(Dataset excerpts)
Segment Open

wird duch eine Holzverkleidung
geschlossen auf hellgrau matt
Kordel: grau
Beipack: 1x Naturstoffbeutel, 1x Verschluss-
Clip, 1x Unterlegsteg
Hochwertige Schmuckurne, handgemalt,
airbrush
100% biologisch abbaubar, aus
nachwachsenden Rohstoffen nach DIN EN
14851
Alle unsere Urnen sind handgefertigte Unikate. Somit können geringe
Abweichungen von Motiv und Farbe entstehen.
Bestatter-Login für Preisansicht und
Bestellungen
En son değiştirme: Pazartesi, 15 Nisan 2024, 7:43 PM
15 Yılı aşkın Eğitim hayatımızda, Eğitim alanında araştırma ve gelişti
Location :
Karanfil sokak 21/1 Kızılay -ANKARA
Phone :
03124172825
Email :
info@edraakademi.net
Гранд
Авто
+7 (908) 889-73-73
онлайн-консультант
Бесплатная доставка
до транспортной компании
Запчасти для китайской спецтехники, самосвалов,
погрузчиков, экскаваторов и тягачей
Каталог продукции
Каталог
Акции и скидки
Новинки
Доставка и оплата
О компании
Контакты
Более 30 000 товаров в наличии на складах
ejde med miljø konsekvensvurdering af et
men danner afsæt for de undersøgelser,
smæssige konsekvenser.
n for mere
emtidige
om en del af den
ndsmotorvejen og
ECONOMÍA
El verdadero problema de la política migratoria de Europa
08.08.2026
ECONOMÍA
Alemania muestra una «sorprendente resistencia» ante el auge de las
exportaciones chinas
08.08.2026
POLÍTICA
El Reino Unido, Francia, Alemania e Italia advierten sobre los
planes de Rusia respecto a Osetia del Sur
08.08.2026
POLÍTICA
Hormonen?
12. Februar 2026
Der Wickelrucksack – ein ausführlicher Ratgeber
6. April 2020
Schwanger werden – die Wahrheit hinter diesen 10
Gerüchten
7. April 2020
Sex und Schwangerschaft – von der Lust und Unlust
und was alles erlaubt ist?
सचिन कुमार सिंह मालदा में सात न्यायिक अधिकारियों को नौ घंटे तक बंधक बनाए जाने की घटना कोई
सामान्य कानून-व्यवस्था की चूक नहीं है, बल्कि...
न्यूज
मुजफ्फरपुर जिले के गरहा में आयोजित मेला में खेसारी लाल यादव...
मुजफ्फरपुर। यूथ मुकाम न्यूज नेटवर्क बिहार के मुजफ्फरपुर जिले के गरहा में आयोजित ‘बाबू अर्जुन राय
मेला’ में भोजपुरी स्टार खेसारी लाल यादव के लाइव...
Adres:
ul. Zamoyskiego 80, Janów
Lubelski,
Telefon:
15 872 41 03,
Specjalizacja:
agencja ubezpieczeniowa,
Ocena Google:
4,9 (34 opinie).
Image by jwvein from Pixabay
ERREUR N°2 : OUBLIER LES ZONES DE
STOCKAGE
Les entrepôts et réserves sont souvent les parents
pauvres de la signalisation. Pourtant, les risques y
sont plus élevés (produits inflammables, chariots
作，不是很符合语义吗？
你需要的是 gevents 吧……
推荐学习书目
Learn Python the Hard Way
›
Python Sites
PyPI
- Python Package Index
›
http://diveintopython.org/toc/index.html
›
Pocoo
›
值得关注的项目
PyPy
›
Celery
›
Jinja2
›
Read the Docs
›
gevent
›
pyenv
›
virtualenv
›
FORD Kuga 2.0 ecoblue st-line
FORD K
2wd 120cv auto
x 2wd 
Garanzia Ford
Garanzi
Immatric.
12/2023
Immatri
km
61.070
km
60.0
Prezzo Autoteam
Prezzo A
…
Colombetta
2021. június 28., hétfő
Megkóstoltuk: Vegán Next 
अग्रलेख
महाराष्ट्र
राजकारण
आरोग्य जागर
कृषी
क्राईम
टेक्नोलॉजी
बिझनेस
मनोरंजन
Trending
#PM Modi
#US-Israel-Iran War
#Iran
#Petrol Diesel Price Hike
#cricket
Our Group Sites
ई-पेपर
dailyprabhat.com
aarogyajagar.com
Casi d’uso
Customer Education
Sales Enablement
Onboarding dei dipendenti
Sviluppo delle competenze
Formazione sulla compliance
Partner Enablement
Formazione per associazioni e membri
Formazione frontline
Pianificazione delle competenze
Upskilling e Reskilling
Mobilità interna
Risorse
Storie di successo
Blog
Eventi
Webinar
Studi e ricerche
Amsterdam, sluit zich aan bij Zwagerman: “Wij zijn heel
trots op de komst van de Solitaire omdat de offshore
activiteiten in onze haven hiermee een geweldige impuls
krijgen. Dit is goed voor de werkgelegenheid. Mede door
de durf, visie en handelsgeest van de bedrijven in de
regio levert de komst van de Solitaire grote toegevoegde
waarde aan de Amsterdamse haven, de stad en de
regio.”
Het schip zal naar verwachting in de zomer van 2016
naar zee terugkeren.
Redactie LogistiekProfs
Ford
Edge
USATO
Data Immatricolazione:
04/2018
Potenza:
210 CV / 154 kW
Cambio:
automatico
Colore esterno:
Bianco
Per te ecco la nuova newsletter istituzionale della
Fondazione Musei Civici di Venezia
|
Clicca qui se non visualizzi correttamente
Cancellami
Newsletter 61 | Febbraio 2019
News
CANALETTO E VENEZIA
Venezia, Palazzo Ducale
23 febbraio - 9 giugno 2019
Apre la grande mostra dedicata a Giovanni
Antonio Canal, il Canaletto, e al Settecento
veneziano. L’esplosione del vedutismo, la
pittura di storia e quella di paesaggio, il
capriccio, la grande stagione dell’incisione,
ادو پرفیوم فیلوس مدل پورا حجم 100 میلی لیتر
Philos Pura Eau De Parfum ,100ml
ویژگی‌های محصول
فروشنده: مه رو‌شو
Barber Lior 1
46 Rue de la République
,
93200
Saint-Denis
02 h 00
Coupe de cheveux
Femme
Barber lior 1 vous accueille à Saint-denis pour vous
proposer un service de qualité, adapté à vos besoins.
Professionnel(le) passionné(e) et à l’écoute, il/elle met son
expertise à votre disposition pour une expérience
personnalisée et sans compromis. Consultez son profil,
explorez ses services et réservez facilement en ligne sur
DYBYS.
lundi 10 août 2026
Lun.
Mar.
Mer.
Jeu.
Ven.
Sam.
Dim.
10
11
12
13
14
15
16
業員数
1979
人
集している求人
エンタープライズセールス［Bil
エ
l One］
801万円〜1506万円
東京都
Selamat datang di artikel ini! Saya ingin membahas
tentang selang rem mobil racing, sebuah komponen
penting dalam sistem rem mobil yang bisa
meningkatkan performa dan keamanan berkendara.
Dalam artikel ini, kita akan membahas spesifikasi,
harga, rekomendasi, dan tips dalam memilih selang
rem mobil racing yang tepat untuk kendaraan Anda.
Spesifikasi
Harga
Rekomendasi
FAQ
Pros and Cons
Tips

Segment Closed

### Task objective
Each record above must be given again exactly as written.

### Result
wird duch eine Holzverkleidung
geschlossen auf hellgrau matt
Kordel: grau
Beipack: 1x Naturstoffbeutel, 1x Verschluss-
Clip, 1x Unterlegsteg
Hochwertige Schmuckurne, handgemalt,
airbrush
100% biologisch abbaubar, aus
nachwachsenden Rohstoffen nach DIN EN
14851
Alle unsere Urnen sind handgefertigte Unikate. Somit können geringe
Abweichungen von Motiv und Farbe entstehen.
Bestatter-Login für Preisansicht und
Bestellungen
En son değiştirme: Pazartesi, 15 Nisan 2024, 7:43 PM
15 Yılı aşkın Eğitim hayatımızda, Eğitim alanında araştırma ve gelişti
Location :
Karanfil sokak 21/1 Kızılay -ANKARA
Phone :
03124172825
Email :
info@edraakademi.net
Гранд
Авто
+7 (908) 889-73-73
онлайн-консультант
Бесплатная доставка
до транспортной компании
Запчасти для китайской спецтехники, самосвалов,
погрузчиков, экскаваторов и тягачей
Каталог продукции
Каталог
Акции и скидки
Новинки
Доставка и оплата
О компании
Контакты
Более 30 000 товаров в наличии на складах
ejde med miljø konsekvensvurdering af et
men danner afsæt for de undersøgelser,
smæssige konsekvenser.
n for mere
emtidige
om en del af den
ndsmotorvejen og
ECONOMÍA
El verdadero problema de la política migratoria de Europa
08.08.2026
ECONOMÍA
Alemania muestra una «sorprendente resistencia» ante el auge de las
exportaciones chinas
08.08.2026
POLÍTICA
El Reino Unido, Francia, Alemania e Italia advierten sobre los
planes de Rusia respecto a Osetia del Sur
08.08.2026
POLÍTICA
Hormonen?
12. Februar 2026
Der Wickelrucksack – ein ausführlicher Ratgeber
6. April 2020
Schwanger werden – die Wahrheit hinter diesen 10
Gerüchten
7. April 2020
Sex und Schwangerschaft – von der Lust und Unlust
und was alles erlaubt ist?
सचिन कुमार सिंह मालदा में सात न्यायिक अधिकारियों को नौ घंटे तक बंधक बनाए जाने की घटना कोई
सामान्य कानून-व्यवस्था की चूक नहीं है, बल्कि...
न्यूज
मुजफ्फरपुर जिले के गरहा में आयोजित मेला में खेसारी लाल यादव...
मुजफ्फरपुर। यूथ मुकाम न्यूज नेटवर्क बिहार के मुजफ्फरपुर जिले के गरहा में आयोजित ‘बाबू अर्जुन राय
मेला’ में भोजपुरी स्टार खेसारी लाल यादव के लाइव...
Adres:
ul. Zamoyskiego 80, Janów
Lubelski,
Telefon:
15 872 41 03,
Specjalizacja:
agencja ubezpieczeniowa,
Ocena Google:
4,9 (34 opinie).
Image by jwvein from Pixabay
ERREUR N°2 : OUBLIER LES ZONES DE
STOCKAGE
Les entrepôts et réserves sont souvent les parents
pauvres de la signalisation. Pourtant, les risques y
sont plus élevés (produits inflammables, chariots
作，不是很符合语义吗？
你需要的是 gevents 吧……
推荐学习书目
Learn Python the Hard Way
›
Python Sites
PyPI
- Python Package Index
›
http://diveintopython.org/toc/index.html
›
Pocoo
›
值得关注的项目
PyPy
›
Celery
›
Jinja2
›
Read the Docs
›
gevent
›
pyenv
›
virtualenv
›
FORD Kuga 2.0 ecoblue st-line
FORD K
2wd 120cv auto
x 2wd 
Garanzia Ford
Garanzi
Immatric.
12/2023
Immatri
km
61.070
km
60.0
Prezzo Autoteam
Prezzo A
…
Colombetta
2021. június 28., hétfő
Megkóstoltuk: Vegán Next 
अग्रलेख
महाराष्ट्र
राजकारण
आरोग्य जागर
कृषी
क्राईम
टेक्नोलॉजी
बिझनेस
मनोरंजन
Trending
#PM Modi
#US-Israel-Iran War
#Iran
#Petrol Diesel Price Hike
#cricket
Our Group Sites
ई-पेपर
dailyprabhat.com
aarogyajagar.com
Casi d’uso
Customer Education
Sales Enablement
Onboarding dei dipendenti
Sviluppo delle competenze
Formazione sulla compliance
Partner Enablement
Formazione per associazioni e membri
Formazione frontline
Pianificazione delle competenze
Upskilling e Reskilling
Mobilità interna
Risorse
Storie di successo
Blog
Eventi
Webinar
Studi e ricerche
Amsterdam, sluit zich aan bij Zwagerman: “Wij zijn heel
trots op de komst van de Solitaire omdat de offshore
activiteiten in onze haven hiermee een geweldige impuls
krijgen. Dit is goed voor de werkgelegenheid. Mede door
de durf, visie en handelsgeest van de bedrijven in de
regio levert de komst van de Solitaire grote toegevoegde
waarde aan de Amsterdamse haven, de stad en de
regio.”
Het schip zal naar verwachting in de zomer van 2016
naar zee terugkeren.
Redactie LogistiekProfs
Ford
Edge
USATO
Data Immatricolazione:
04/2018
Potenza:
210 CV / 154 kW
Cambio:
automatico
Colore esterno:
Bianco
Per te ecco la nuova newsletter istituzionale della
Fondazione Musei Civici di Venezia
|
Clicca qui se non visualizzi correttamente
Cancellami
Newsletter 61 | Febbraio 2019
News
CANALETTO E VENEZIA
Venezia, Palazzo Ducale
23 febbraio - 9 giugno 2019
Apre la grande mostra dedicata a Giovanni
Antonio Canal, il Canaletto, e al Settecento
veneziano. L’esplosione del vedutismo, la
pittura di storia e quella di paesaggio, il
capriccio, la grande stagione dell’incisione,
ادو پرفیوم فیلوس مدل پورا حجم 100 میلی لیتر
Philos Pura Eau De Parfum ,100ml
ویژگی‌های محصول
فروشنده: مه رو‌شو
Barber Lior 1
46 Rue de la République
,
93200
Saint-Denis
02 h 00
Coupe de cheveux
Femme
Barber lior 1 vous accueille à Saint-denis pour vous
proposer un service de qualité, adapté à vos besoins.
Professionnel(le) passionné(e) et à l’écoute, il/elle met son
expertise à votre disposition pour une expérience
personnalisée et sans compromis. Consultez son profil,
explorez ses services et réservez facilement en ligne sur
DYBYS.
lundi 10 août 2026
Lun.
Mar.
Mer.
Jeu.
Ven.
Sam.
Dim.
10
11
12
13
14
15
16
業員数
1979
人
集している求人
エンタープライズセールス［Bil
エ
l One］
801万円〜1506万円
東京都
Selamat datang di artikel ini! Saya ingin membahas
tentang selang rem mobil racing, sebuah komponen
penting dalam sistem rem mobil yang bisa
meningkatkan performa dan keamanan berkendara.
Dalam artikel ini, kita akan membahas spesifikasi,
harga, rekomendasi, dan tips dalam memilih selang
rem mobil racing yang tepat untuk kendaraan Anda.
Spesifikasi
Harga
Rekomendasi
FAQ
Pros and Cons
Tips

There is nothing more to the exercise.